Sezaryen normal doğumun alternatifi değil

Sağlık Bakanlığı: Sezaryen normal doğumun alternatifi değil

Sağlık Bakanlığı, cerrahi bir girişim olan sezaryenın normal doğumun alternatifi olmadığını, tıbbi gerekçeler ile yapılması gerektiğini bildirdi.

Sağlık Bakanlığı Doğum ve Sezaryen Programı Bilim Komisyonu, 2007 yılında yayınlanan 'Doğum Eylemi Yönetim Rehberi'ni revize etti. Türk Jinekoloji ve Obstetrik Derneği, Türk Perinatoloji Derneği ile Türkiye Maternal Fetal Tıp ve Perinatoloji Derneği işbirliği ile gerçekleştirilen çalışma ile rehberin ismi, Doğum ve Sezaryen Eylemi Yönetim Rehberi olarak değiştirildi.

Yeni rehberde, Türkiye'de 2003 Türkiye Nüfus ve Sağlık Araştırması'na (TNSA) göre yüzde 21.2 olan sezaryen oranının, 2008 TNSA 'da yüzde 36.7'ye yükseldiği belirtildi. Gelişmiş batı ülkelerinde de 2008 itibariyle, yüzde 16.6 (Norveç) ile yüzde 37.4 (İtalya) arasında değişen sezaryen oranları bildirildiği ifade edildi.
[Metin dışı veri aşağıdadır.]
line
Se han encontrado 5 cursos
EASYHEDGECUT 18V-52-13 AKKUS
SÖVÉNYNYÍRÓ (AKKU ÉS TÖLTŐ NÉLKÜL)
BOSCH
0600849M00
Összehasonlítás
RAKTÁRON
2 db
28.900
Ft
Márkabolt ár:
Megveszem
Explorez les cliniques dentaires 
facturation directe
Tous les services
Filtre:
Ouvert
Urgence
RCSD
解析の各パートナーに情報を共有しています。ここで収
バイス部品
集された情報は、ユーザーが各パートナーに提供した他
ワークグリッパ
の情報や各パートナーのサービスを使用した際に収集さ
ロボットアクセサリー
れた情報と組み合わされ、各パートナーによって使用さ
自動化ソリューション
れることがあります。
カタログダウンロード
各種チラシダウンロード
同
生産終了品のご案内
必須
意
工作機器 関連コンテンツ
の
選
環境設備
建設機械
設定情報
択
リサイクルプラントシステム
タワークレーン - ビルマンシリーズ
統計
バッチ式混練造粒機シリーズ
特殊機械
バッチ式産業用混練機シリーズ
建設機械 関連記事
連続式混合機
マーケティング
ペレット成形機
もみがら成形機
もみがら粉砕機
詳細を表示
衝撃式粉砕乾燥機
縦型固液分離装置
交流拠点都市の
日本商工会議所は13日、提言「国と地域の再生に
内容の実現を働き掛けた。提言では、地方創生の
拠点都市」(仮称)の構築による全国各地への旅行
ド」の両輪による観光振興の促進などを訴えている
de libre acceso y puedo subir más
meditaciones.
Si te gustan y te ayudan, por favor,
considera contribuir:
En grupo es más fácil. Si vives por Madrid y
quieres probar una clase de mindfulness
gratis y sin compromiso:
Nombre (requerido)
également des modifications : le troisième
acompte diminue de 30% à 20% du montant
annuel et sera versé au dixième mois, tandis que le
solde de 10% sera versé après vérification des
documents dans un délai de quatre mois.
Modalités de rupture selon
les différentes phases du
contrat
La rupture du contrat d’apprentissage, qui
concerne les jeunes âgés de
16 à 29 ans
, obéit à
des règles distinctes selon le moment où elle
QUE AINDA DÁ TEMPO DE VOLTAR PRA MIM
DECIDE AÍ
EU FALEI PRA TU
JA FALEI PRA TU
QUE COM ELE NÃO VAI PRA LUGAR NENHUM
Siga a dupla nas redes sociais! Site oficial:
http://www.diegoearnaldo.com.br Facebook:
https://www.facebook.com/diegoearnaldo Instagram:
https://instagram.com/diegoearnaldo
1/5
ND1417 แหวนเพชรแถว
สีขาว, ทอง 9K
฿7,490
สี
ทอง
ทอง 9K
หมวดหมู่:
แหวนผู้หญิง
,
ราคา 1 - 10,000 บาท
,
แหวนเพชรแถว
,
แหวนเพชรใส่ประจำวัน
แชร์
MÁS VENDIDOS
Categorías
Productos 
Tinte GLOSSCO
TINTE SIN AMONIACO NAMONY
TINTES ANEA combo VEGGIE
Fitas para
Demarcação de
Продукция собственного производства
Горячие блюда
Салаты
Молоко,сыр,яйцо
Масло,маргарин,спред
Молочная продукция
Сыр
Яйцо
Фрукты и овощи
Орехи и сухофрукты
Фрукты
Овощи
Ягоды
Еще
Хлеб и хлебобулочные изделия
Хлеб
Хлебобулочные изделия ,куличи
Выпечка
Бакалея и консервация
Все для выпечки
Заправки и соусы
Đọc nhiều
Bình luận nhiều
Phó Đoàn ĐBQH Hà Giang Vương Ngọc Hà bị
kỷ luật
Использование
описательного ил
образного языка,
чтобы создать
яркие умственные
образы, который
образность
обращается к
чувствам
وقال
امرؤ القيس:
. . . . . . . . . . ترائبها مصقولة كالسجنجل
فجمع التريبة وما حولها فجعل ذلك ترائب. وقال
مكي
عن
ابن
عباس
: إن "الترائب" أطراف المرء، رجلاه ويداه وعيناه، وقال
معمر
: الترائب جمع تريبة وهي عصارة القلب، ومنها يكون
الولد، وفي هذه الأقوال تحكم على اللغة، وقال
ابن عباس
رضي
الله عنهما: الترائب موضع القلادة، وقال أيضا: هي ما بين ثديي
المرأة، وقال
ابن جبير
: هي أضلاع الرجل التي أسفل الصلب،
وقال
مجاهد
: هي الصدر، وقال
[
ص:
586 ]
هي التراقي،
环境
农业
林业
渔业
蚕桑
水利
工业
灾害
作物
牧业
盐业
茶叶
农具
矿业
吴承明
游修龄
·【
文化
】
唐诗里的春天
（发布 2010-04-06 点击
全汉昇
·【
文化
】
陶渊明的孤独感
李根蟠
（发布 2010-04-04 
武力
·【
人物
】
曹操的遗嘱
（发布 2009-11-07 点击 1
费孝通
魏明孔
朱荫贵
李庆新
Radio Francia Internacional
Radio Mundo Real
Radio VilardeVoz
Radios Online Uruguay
Rehberde, Dünya Sağlık Örgütü'nün hedeflediği sezaryen oranının yüzde 15 olduğu kaydedildi.

Sağlık Bakanlığı Ana Çocuk Sağlığı ve Aile Planlaması Genel Müdürlüğü'nce, bu durumun sebeplerini ortaya koyacak geniş ölçekli çalışmalar planlandığı; bununla birlikte, bu oranın yükselmesinde hekimin yanlış uygulama korkusu, ağrısız doğumun yaygın olarak uygulanamaması, ebelerin aktif olarak doğumu takibi ve yaptırmasındaki yetersizlikler ile isteğe bağlı yapılan sezaryen uygulamaları ve sezaryen endikasyonların genişletilmesi gibi faktörlerin rol oynadığı belirtildi.

Sezaryenin; enfeksiyon, kanama, hastanede daha uzun kalma, iyileşmenin daha geç olması, daha çok ağrı çekilmesi gibi risklerinin devam ettiği ifade edildi.

Dünyada, isteğe bağlı sezaryen konusunda etik tartışmaların devam ettiğine işaret edilen rehberde, "Uluslararası Jinekoloji ve Obstetri Federasyonu (FİGO), sezaryeni, isteğe bağlı olarak değil, tıbbi nedenlerle yapılması gerektiğini belirtmektedir. Amerikan Jinekoloji ve Obstetri Birliği (ACOG) 2008'de yaptığı açıklamada, 39. haftadan önce isteğe bağlı sezaryen yapılmasını kabul etmemektedir." denildi.

Sezaryen ile doğumun, cerrahi bir girişim olup tıbbi gerekçelerle yapılmasının esas olduğu, normal doğumun alternatifi olmadığı belirtildi. Rehberde ayrıca; "Sezaryen planlanırken, gebeye ve gebeliğe özgü yararları ve riskleri göz önüne alınmalıdır. Annenin istemi, sezaryen için tek başına yeterli bir neden olmamakla beraber, kişiye ait aşırı korku, endişe, panik gibi psikolojik durumların varlığı göz önünde bulundurulmalıdır. Bu durumlarda yeterli ve doğru danışmanlık verilmelidir. Sezaryen kararı, her hastanın bulguları bireyselleştirilerek verilmelidir.Tüm tıbbi müdahalelerde olduğu gibi, sezaryen olgularında da bilgilendirilmiş rıza formu alınmalıdır." ifadelerine yer verildi.